• [Page excerpt]:
Project Overview

The GAPP Project explores new therapies to cure chronic pain in children patients.

The GAPP Project is funded by the European Commission under the Seventh Framework Programme (FP7) with the aim to improve the quality of life in children by expanding the range of medicines available to them.

In most cases children are treated with drugs for which only few information are available in terms of their effectiveness, safety and tolerability in paediatric patients.

While opioid analgesics such as tramadol and morphine represent the standard treatment for moderately severe to severe pain, these are not free of side effects and in many cases opioid rotation is required to maintain effective pain relief.

Beside the need of alternative opioids, the search of drugs effective in reducing neuropathic pain has been specifically listed by the 2012 WHO guidelines as a priority. Among these is gabapentin, which has been approved in several European Member States for the treatment of peripheral neuropathic pain but only in adults. In children, in lack of approved medications for this particularly debilitating condition, gabapentin is used off-label.

The GAPP Project thus intends to respond to this unmet therapeutic need. The proposed research plan, which has received the approval from the Paediatric Committee of the European Medicines Agency, is to conduct controlled randomised clinical trials using a gabapentin pediatric formulation both alone or in combination with morphine in order to confirm its efficacy and safety in paediatric patients affected by chronic pain with a neuropathic component.

• [Exercises to complete]:
**A)** Reproduce the GAPP Project overview word for word, starting at "The GAPP Project explores" and ending at "available to them.".
**B)** List every drug that the GAPP Project overview names.

Satellite images with object points

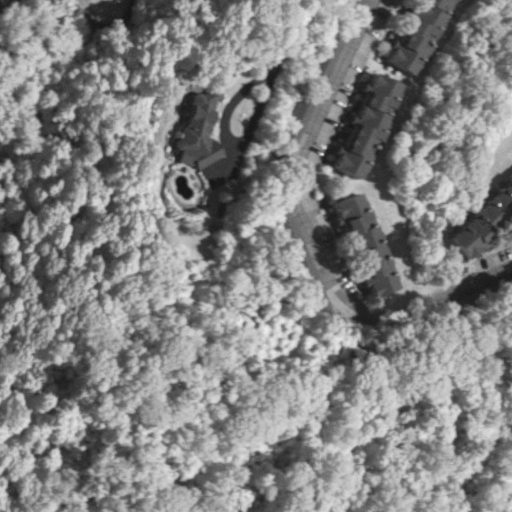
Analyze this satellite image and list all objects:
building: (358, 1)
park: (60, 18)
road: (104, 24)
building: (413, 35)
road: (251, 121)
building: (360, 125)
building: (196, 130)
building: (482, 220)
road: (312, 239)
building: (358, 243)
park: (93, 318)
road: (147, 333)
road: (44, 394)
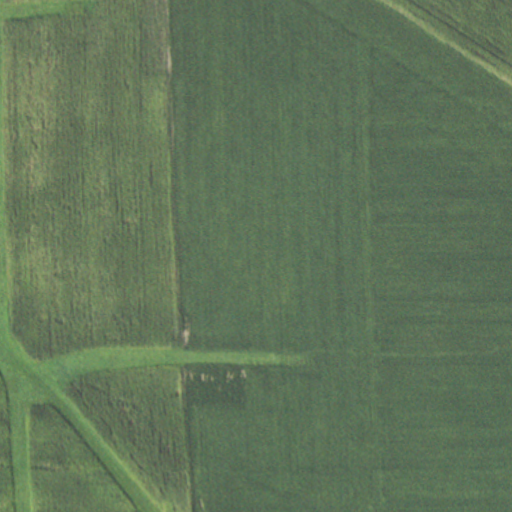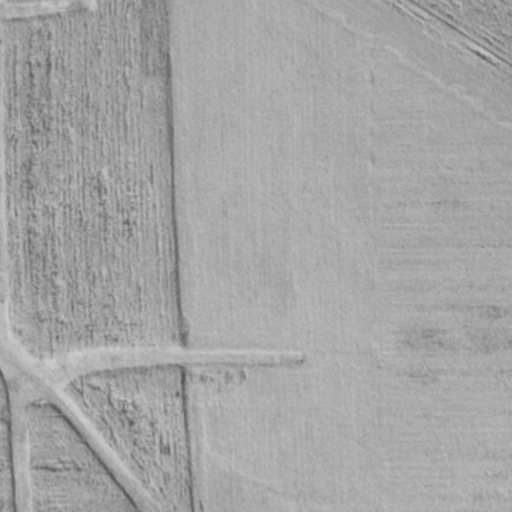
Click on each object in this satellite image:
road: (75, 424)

• [Expected responses]:
**A)**
The GAPP Project explores new therapies to cure chronic pain in children patients.

The GAPP Project is funded by the European Commission under the Seventh Framework Programme (FP7) with the aim to improve the quality of life in children by expanding the range of medicines available to them.

**B)** Tramadol, morphine, gabapentin